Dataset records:
Segment Open

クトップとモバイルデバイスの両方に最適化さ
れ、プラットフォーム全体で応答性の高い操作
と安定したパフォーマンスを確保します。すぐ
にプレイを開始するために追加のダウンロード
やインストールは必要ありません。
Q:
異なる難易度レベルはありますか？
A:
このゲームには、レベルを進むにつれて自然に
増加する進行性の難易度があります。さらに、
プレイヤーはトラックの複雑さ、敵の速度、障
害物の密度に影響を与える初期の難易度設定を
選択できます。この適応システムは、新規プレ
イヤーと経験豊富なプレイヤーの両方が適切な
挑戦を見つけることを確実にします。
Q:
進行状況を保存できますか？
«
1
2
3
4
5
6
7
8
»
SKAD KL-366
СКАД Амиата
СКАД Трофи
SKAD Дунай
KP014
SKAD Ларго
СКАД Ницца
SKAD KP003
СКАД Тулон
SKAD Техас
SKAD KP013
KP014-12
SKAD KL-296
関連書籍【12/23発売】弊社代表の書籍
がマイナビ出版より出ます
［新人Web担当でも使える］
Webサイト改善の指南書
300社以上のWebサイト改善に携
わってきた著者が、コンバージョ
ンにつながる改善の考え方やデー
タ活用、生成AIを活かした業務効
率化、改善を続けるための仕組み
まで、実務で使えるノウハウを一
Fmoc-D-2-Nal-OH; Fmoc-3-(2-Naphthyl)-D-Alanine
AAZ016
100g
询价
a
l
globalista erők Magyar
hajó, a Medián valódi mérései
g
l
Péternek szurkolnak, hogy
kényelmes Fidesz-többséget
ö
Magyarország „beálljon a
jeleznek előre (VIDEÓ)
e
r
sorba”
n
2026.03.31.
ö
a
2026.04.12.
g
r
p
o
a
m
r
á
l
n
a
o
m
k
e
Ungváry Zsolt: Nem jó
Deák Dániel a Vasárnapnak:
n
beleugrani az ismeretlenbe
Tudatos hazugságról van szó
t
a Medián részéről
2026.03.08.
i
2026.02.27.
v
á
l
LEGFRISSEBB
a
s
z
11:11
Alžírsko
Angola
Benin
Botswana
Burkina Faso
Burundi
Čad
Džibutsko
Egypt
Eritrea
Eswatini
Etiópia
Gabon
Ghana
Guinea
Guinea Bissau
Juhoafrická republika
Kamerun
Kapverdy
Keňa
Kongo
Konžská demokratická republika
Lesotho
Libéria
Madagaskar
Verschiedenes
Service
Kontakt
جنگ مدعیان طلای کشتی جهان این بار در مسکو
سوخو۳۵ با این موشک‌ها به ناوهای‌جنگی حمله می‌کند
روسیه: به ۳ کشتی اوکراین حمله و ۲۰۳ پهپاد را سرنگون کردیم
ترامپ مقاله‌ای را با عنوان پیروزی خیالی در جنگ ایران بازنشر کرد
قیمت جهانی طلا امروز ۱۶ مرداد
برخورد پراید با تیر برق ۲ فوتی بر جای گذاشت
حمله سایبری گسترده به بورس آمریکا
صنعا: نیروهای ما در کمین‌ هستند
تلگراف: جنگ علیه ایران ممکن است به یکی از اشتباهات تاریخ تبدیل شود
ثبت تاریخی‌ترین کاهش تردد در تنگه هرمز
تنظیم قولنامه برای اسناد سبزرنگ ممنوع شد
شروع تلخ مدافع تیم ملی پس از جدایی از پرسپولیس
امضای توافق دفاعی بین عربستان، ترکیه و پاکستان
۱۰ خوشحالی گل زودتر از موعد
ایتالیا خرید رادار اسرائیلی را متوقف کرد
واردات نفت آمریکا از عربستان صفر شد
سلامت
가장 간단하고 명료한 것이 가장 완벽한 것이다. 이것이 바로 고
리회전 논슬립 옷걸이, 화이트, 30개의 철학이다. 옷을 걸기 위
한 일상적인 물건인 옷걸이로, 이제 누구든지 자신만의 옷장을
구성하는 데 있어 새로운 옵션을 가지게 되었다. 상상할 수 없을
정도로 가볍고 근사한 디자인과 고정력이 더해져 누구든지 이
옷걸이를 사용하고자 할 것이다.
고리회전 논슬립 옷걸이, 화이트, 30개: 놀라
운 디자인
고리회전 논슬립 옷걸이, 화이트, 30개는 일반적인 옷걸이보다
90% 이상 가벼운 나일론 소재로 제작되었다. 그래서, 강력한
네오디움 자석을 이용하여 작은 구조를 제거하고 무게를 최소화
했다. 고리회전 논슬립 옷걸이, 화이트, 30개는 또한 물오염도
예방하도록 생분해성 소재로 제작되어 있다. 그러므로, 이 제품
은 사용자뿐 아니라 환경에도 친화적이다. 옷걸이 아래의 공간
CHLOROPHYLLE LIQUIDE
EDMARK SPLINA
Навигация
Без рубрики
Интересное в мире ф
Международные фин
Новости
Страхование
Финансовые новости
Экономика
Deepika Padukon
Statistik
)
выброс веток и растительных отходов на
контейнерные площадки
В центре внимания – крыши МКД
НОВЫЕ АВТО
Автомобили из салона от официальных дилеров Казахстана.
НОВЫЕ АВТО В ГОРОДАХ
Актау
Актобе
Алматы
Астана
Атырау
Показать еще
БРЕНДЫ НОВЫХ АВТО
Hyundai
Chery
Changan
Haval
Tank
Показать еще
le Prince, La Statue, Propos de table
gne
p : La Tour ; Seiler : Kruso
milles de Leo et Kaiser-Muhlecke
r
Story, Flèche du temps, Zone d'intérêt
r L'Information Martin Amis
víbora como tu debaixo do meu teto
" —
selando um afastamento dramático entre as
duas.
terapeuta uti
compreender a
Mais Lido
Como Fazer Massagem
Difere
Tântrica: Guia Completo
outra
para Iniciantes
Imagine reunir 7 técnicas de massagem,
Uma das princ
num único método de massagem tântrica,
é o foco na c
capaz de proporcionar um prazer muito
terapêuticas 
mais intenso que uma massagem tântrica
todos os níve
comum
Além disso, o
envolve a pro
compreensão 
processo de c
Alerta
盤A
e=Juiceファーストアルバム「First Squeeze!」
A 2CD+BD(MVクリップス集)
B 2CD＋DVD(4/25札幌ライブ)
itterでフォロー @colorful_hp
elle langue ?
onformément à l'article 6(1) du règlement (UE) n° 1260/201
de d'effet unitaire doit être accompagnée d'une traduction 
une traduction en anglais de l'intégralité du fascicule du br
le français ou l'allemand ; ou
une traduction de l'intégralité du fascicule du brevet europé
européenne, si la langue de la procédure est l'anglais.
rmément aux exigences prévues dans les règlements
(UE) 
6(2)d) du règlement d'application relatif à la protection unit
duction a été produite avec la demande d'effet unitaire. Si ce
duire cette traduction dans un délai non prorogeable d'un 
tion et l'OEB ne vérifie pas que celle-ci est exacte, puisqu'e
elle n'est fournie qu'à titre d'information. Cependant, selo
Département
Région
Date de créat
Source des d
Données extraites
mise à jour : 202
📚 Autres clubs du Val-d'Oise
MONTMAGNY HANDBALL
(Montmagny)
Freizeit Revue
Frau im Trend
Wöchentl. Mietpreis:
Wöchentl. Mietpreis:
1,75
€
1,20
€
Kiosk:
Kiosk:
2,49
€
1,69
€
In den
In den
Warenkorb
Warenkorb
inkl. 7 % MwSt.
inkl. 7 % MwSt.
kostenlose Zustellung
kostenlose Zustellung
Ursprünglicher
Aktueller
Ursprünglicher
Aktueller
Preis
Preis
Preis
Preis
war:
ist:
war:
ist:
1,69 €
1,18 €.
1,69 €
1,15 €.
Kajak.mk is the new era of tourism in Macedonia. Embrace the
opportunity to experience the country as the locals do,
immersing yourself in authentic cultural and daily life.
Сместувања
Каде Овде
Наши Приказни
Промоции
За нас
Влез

Segment Closed

THE PROBLEM: Copy out every line of the records above, character for character and in the same order.

WRITTEN RESPONSE:
クトップとモバイルデバイスの両方に最適化さ
れ、プラットフォーム全体で応答性の高い操作
と安定したパフォーマンスを確保します。すぐ
にプレイを開始するために追加のダウンロード
やインストールは必要ありません。
Q:
異なる難易度レベルはありますか？
A:
このゲームには、レベルを進むにつれて自然に
増加する進行性の難易度があります。さらに、
プレイヤーはトラックの複雑さ、敵の速度、障
害物の密度に影響を与える初期の難易度設定を
選択できます。この適応システムは、新規プレ
イヤーと経験豊富なプレイヤーの両方が適切な
挑戦を見つけることを確実にします。
Q:
進行状況を保存できますか？
«
1
2
3
4
5
6
7
8
»
SKAD KL-366
СКАД Амиата
СКАД Трофи
SKAD Дунай
KP014
SKAD Ларго
СКАД Ницца
SKAD KP003
СКАД Тулон
SKAD Техас
SKAD KP013
KP014-12
SKAD KL-296
関連書籍【12/23発売】弊社代表の書籍
がマイナビ出版より出ます
［新人Web担当でも使える］
Webサイト改善の指南書
300社以上のWebサイト改善に携
わってきた著者が、コンバージョ
ンにつながる改善の考え方やデー
タ活用、生成AIを活かした業務効
率化、改善を続けるための仕組み
まで、実務で使えるノウハウを一
Fmoc-D-2-Nal-OH; Fmoc-3-(2-Naphthyl)-D-Alanine
AAZ016
100g
询价
a
l
globalista erők Magyar
hajó, a Medián valódi mérései
g
l
Péternek szurkolnak, hogy
kényelmes Fidesz-többséget
ö
Magyarország „beálljon a
jeleznek előre (VIDEÓ)
e
r
sorba”
n
2026.03.31.
ö
a
2026.04.12.
g
r
p
o
a
m
r
á
l
n
a
o
m
k
e
Ungváry Zsolt: Nem jó
Deák Dániel a Vasárnapnak:
n
beleugrani az ismeretlenbe
Tudatos hazugságról van szó
t
a Medián részéről
2026.03.08.
i
2026.02.27.
v
á
l
LEGFRISSEBB
a
s
z
11:11
Alžírsko
Angola
Benin
Botswana
Burkina Faso
Burundi
Čad
Džibutsko
Egypt
Eritrea
Eswatini
Etiópia
Gabon
Ghana
Guinea
Guinea Bissau
Juhoafrická republika
Kamerun
Kapverdy
Keňa
Kongo
Konžská demokratická republika
Lesotho
Libéria
Madagaskar
Verschiedenes
Service
Kontakt
جنگ مدعیان طلای کشتی جهان این بار در مسکو
سوخو۳۵ با این موشک‌ها به ناوهای‌جنگی حمله می‌کند
روسیه: به ۳ کشتی اوکراین حمله و ۲۰۳ پهپاد را سرنگون کردیم
ترامپ مقاله‌ای را با عنوان پیروزی خیالی در جنگ ایران بازنشر کرد
قیمت جهانی طلا امروز ۱۶ مرداد
برخورد پراید با تیر برق ۲ فوتی بر جای گذاشت
حمله سایبری گسترده به بورس آمریکا
صنعا: نیروهای ما در کمین‌ هستند
تلگراف: جنگ علیه ایران ممکن است به یکی از اشتباهات تاریخ تبدیل شود
ثبت تاریخی‌ترین کاهش تردد در تنگه هرمز
تنظیم قولنامه برای اسناد سبزرنگ ممنوع شد
شروع تلخ مدافع تیم ملی پس از جدایی از پرسپولیس
امضای توافق دفاعی بین عربستان، ترکیه و پاکستان
۱۰ خوشحالی گل زودتر از موعد
ایتالیا خرید رادار اسرائیلی را متوقف کرد
واردات نفت آمریکا از عربستان صفر شد
سلامت
가장 간단하고 명료한 것이 가장 완벽한 것이다. 이것이 바로 고
리회전 논슬립 옷걸이, 화이트, 30개의 철학이다. 옷을 걸기 위
한 일상적인 물건인 옷걸이로, 이제 누구든지 자신만의 옷장을
구성하는 데 있어 새로운 옵션을 가지게 되었다. 상상할 수 없을
정도로 가볍고 근사한 디자인과 고정력이 더해져 누구든지 이
옷걸이를 사용하고자 할 것이다.
고리회전 논슬립 옷걸이, 화이트, 30개: 놀라
운 디자인
고리회전 논슬립 옷걸이, 화이트, 30개는 일반적인 옷걸이보다
90% 이상 가벼운 나일론 소재로 제작되었다. 그래서, 강력한
네오디움 자석을 이용하여 작은 구조를 제거하고 무게를 최소화
했다. 고리회전 논슬립 옷걸이, 화이트, 30개는 또한 물오염도
예방하도록 생분해성 소재로 제작되어 있다. 그러므로, 이 제품
은 사용자뿐 아니라 환경에도 친화적이다. 옷걸이 아래의 공간
CHLOROPHYLLE LIQUIDE
EDMARK SPLINA
Навигация
Без рубрики
Интересное в мире ф
Международные фин
Новости
Страхование
Финансовые новости
Экономика
Deepika Padukon
Statistik
)
выброс веток и растительных отходов на
контейнерные площадки
В центре внимания – крыши МКД
НОВЫЕ АВТО
Автомобили из салона от официальных дилеров Казахстана.
НОВЫЕ АВТО В ГОРОДАХ
Актау
Актобе
Алматы
Астана
Атырау
Показать еще
БРЕНДЫ НОВЫХ АВТО
Hyundai
Chery
Changan
Haval
Tank
Показать еще
le Prince, La Statue, Propos de table
gne
p : La Tour ; Seiler : Kruso
milles de Leo et Kaiser-Muhlecke
r
Story, Flèche du temps, Zone d'intérêt
r L'Information Martin Amis
víbora como tu debaixo do meu teto
" —
selando um afastamento dramático entre as
duas.
terapeuta uti
compreender a
Mais Lido
Como Fazer Massagem
Difere
Tântrica: Guia Completo
outra
para Iniciantes
Imagine reunir 7 técnicas de massagem,
Uma das princ
num único método de massagem tântrica,
é o foco na c
capaz de proporcionar um prazer muito
terapêuticas 
mais intenso que uma massagem tântrica
todos os níve
comum
Além disso, o
envolve a pro
compreensão 
processo de c
Alerta
盤A
e=Juiceファーストアルバム「First Squeeze!」
A 2CD+BD(MVクリップス集)
B 2CD＋DVD(4/25札幌ライブ)
itterでフォロー @colorful_hp
elle langue ?
onformément à l'article 6(1) du règlement (UE) n° 1260/201
de d'effet unitaire doit être accompagnée d'une traduction 
une traduction en anglais de l'intégralité du fascicule du br
le français ou l'allemand ; ou
une traduction de l'intégralité du fascicule du brevet europé
européenne, si la langue de la procédure est l'anglais.
rmément aux exigences prévues dans les règlements
(UE) 
6(2)d) du règlement d'application relatif à la protection unit
duction a été produite avec la demande d'effet unitaire. Si ce
duire cette traduction dans un délai non prorogeable d'un 
tion et l'OEB ne vérifie pas que celle-ci est exacte, puisqu'e
elle n'est fournie qu'à titre d'information. Cependant, selo
Département
Région
Date de créat
Source des d
Données extraites
mise à jour : 202
📚 Autres clubs du Val-d'Oise
MONTMAGNY HANDBALL
(Montmagny)
Freizeit Revue
Frau im Trend
Wöchentl. Mietpreis:
Wöchentl. Mietpreis:
1,75
€
1,20
€
Kiosk:
Kiosk:
2,49
€
1,69
€
In den
In den
Warenkorb
Warenkorb
inkl. 7 % MwSt.
inkl. 7 % MwSt.
kostenlose Zustellung
kostenlose Zustellung
Ursprünglicher
Aktueller
Ursprünglicher
Aktueller
Preis
Preis
Preis
Preis
war:
ist:
war:
ist:
1,69 €
1,18 €.
1,69 €
1,15 €.
Kajak.mk is the new era of tourism in Macedonia. Embrace the
opportunity to experience the country as the locals do,
immersing yourself in authentic cultural and daily life.
Сместувања
Каде Овде
Наши Приказни
Промоции
За нас
Влез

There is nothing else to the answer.